Mining and Heavy Industries

Iron ore makes historic bounce, but will it last?

Analysts are doubting the long-term significance of a 19% rise in the price of iron ore on Monday, which boosted Australia’s iron ore majors on the stock exchange.

The spot price for 62% Fe benchmark iron ore surged to US$63.74 per tonne on Monday, March 8, its highest point since June 2015, and the highest single-day percentage rise on record.

The price leap was triggered by Chinese policymakers, who indicated an improved economic growth outlook, resulting in increased steel consumption forecasts.

Chinese analyst Zhao Chaoyue, quoted by Bloomberg, said the news had driven the local market into a frenzy.

“The iron ore and steel markets have gone berserk,” Chaoyue was quoted as saying. “They’ve departed from fundamentals and are heavily driven by sentiment.

“Investors are expecting further monetary easing by the Chinese government to boost steel demand.”

Monday’s price surge led to share bounces for Australia’s trio of major iron ore miners: BHP Billiton (up 4.9% on prior close to $18.55), Rio Tinto (up 3.5% to $46.47) and Fortescue Metals Group (up 23.7% to $3.08).

All three majors encountered minor downward adjustments on Tuesday, but remained above their Friday close by the end of trading.

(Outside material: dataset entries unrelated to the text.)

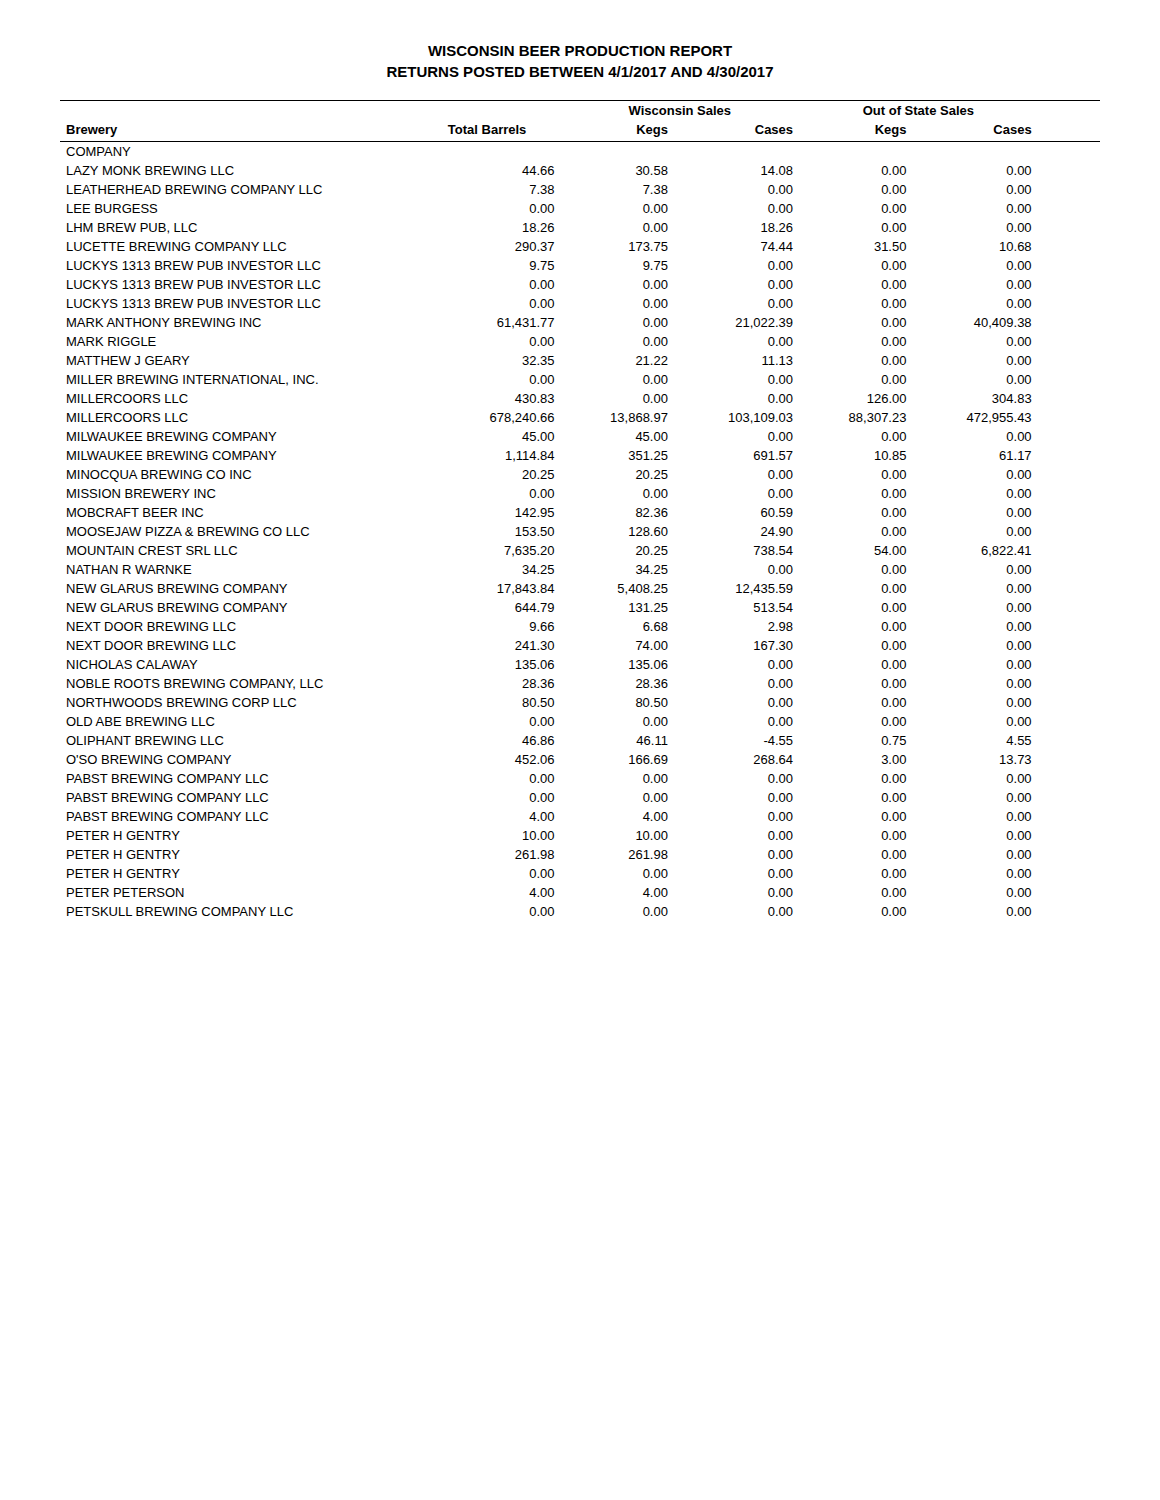WISCONSIN BEER PRODUCTION REPORT
RETURNS POSTED BETWEEN 4/1/2017 AND 4/30/2017
| | | Wisconsin Sales | Out of State Sales | |
| --- | --- | --- | --- | --- |
| Brewery | Total Barrels | Kegs | Cases | Kegs | Cases | |
| COMPANY | | | | | | |
| LAZY MONK BREWING LLC | 44.66 | 30.58 | 14.08 | 0.00 | 0.00 | |
| LEATHERHEAD BREWING COMPANY LLC | 7.38 | 7.38 | 0.00 | 0.00 | 0.00 | |
| LEE BURGESS | 0.00 | 0.00 | 0.00 | 0.00 | 0.00 | |
| LHM BREW PUB, LLC | 18.26 | 0.00 | 18.26 | 0.00 | 0.00 | |
| LUCETTE BREWING COMPANY LLC | 290.37 | 173.75 | 74.44 | 31.50 | 10.68 | |
| LUCKYS 1313 BREW PUB INVESTOR LLC | 9.75 | 9.75 | 0.00 | 0.00 | 0.00 | |
| LUCKYS 1313 BREW PUB INVESTOR LLC | 0.00 | 0.00 | 0.00 | 0.00 | 0.00 | |
| LUCKYS 1313 BREW PUB INVESTOR LLC | 0.00 | 0.00 | 0.00 | 0.00 | 0.00 | |
| MARK ANTHONY BREWING INC | 61,431.77 | 0.00 | 21,022.39 | 0.00 | 40,409.38 | |
| MARK RIGGLE | 0.00 | 0.00 | 0.00 | 0.00 | 0.00 | |
| MATTHEW J GEARY | 32.35 | 21.22 | 11.13 | 0.00 | 0.00 | |
| MILLER BREWING INTERNATIONAL, INC. | 0.00 | 0.00 | 0.00 | 0.00 | 0.00 | |
| MILLERCOORS LLC | 430.83 | 0.00 | 0.00 | 126.00 | 304.83 | |
| MILLERCOORS LLC | 678,240.66 | 13,868.97 | 103,109.03 | 88,307.23 | 472,955.43 | |
| MILWAUKEE BREWING COMPANY | 45.00 | 45.00 | 0.00 | 0.00 | 0.00 | |
| MILWAUKEE BREWING COMPANY | 1,114.84 | 351.25 | 691.57 | 10.85 | 61.17 | |
| MINOCQUA BREWING CO INC | 20.25 | 20.25 | 0.00 | 0.00 | 0.00 | |
| MISSION BREWERY INC | 0.00 | 0.00 | 0.00 | 0.00 | 0.00 | |
| MOBCRAFT BEER INC | 142.95 | 82.36 | 60.59 | 0.00 | 0.00 | |
| MOOSEJAW PIZZA & BREWING CO LLC | 153.50 | 128.60 | 24.90 | 0.00 | 0.00 | |
| MOUNTAIN CREST SRL LLC | 7,635.20 | 20.25 | 738.54 | 54.00 | 6,822.41 | |
| NATHAN R WARNKE | 34.25 | 34.25 | 0.00 | 0.00 | 0.00 | |
| NEW GLARUS BREWING COMPANY | 17,843.84 | 5,408.25 | 12,435.59 | 0.00 | 0.00 | |
| NEW GLARUS BREWING COMPANY | 644.79 | 131.25 | 513.54 | 0.00 | 0.00 | |
| NEXT DOOR BREWING LLC | 9.66 | 6.68 | 2.98 | 0.00 | 0.00 | |
| NEXT DOOR BREWING LLC | 241.30 | 74.00 | 167.30 | 0.00 | 0.00 | |
| NICHOLAS CALAWAY | 135.06 | 135.06 | 0.00 | 0.00 | 0.00 | |
| NOBLE ROOTS BREWING COMPANY, LLC | 28.36 | 28.36 | 0.00 | 0.00 | 0.00 | |
| NORTHWOODS BREWING CORP LLC | 80.50 | 80.50 | 0.00 | 0.00 | 0.00 | |
| OLD ABE BREWING LLC | 0.00 | 0.00 | 0.00 | 0.00 | 0.00 | |
| OLIPHANT BREWING LLC | 46.86 | 46.11 | -4.55 | 0.75 | 4.55 | |
| O'SO BREWING COMPANY | 452.06 | 166.69 | 268.64 | 3.00 | 13.73 | |
| PABST BREWING COMPANY LLC | 0.00 | 0.00 | 0.00 | 0.00 | 0.00 | |
| PABST BREWING COMPANY LLC | 0.00 | 0.00 | 0.00 | 0.00 | 0.00 | |
| PABST BREWING COMPANY LLC | 4.00 | 4.00 | 0.00 | 0.00 | 0.00 | |
| PETER H GENTRY | 10.00 | 10.00 | 0.00 | 0.00 | 0.00 | |
| PETER H GENTRY | 261.98 | 261.98 | 0.00 | 0.00 | 0.00 | |
| PETER H GENTRY | 0.00 | 0.00 | 0.00 | 0.00 | 0.00 | |
| PETER PETERSON | 4.00 | 4.00 | 0.00 | 0.00 | 0.00 | |
| PETSKULL BREWING COMPANY LLC | 0.00 | 0.00 | 0.00 | 0.00 | 0.00 | |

The adjustment was driven by a small downtick in the iron ore price, of 11c to US$63.63.

After Monday’s growth, a mere 11c downturn on Tuesday served to assuage some concerns over the sustainability of the price bounce.

But several analysts are indicating the price will continue to decline in the long term.

“We expect the current rally to be short-lived,” a pair of Goldman Sachs analysts said in a note, quoted this week by Bloomberg.

UBS commodity analyst Tom Price reportedly told the ABC that the price spike was “a bit surreal, even for the most bullish [analyst]”.

“Twenty per cent equals record high equals not normal,” Price was quoted as saying.

Another UBS analyst, Daniel Morgan, was quoted by ABC: “The latest couple of months reflect minimal demand pick-up due to slow infrastructure build.

“Government pronouncements of mill shutdowns for capacity rationing and pollution reduction have boosted steel price sentiment, but if enacted, will reduce iron ore demand.”